Leí La dama de las camelias un verano hace más de diez años, y recuerdo que lo que más me gustó no fue la historia, sino cómo estaba escrita. Recuerdo terminarlo y saber que lo volvería a leer, y en una visita reciente a una librería de segunda mano, vi otra edición en el escaparate. Quizá en otras circunstancias hubiera pasado de largo, o habría recordado que tengo aquella primera edición que me leí. Pero por lo que sea, decidí llevármelo, y lo empecé directamente aquella tarde.

He releído clásicos en distintas traducciones y los he releído en distintas ediciones, y es como pedir el mismo plato dos veces en un restaurante.

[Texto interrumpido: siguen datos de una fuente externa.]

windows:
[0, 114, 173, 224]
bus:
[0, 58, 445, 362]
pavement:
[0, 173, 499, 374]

Es el mismo plato pero es posible que sepa de manera distinta. Quizá haya un poco menos de sal, un poco de azafrán, que se les haya terminado la nuez moscada, o que sencillamente te lo hayan traído después de que te comieras un entrante que te ha dejado un regusto en la boca. El plato sigue siendo delicioso, pero sabe diferente. No es lo que me ha pasado en esta ocasión.
He releído clásicos en distintas traducciones y los he releído en distintas ediciones, y es como pedir el mismo plato dos veces en un restaurante. […] He tenido de nuevo la sensación de que me lo contaban todo por primera vez, y de estar paladeando cada una de las palabras
La traducción no es la misma, pero el sabor sí. Ha sido estupendo tener a Dumas hijo en la cabeza explicándome esta historia, que es una de esas que no puedo juzgar con las gafas moradas. Todas tenemos esos momentos, esas obras con las que somos incapaces de ser críticas abiertamente, porque sencillamente nos gustan como son, y qué le vamos a hacer. Si quisiera ser infalible no leería por gusto, porque el disfrute te nubla el juicio. No siempre y no con todo, pero ya me entendéis.
He tenido de nuevo la sensación de que me lo contaban todo por primera vez, y de estar paladeando cada una de las palabras, pese a que pudiera recordar frases enteras. Me he visto retomando la lectura, dos tres, cinco páginas antes de donde la había dejado, por el placer de releer. Como si pudiera degustar una y otra vez el mismo dulce.
Quizá no es lo más sano meterme entre pecho y espalda la historia de una mantenida con tuberculosis, una suicida pasiva que navega entre hombres caprichosos y egoístas porque el amor está ahí, y probablemente no sea razonable comerme una napolitana de chocolate del tamaño de mi cabeza, y ya os digo yo que lo voy a hacer.
¿Qué es la vida, sin un capricho puntual que nos llene la tripa y nos devuelva un poco la esperanza?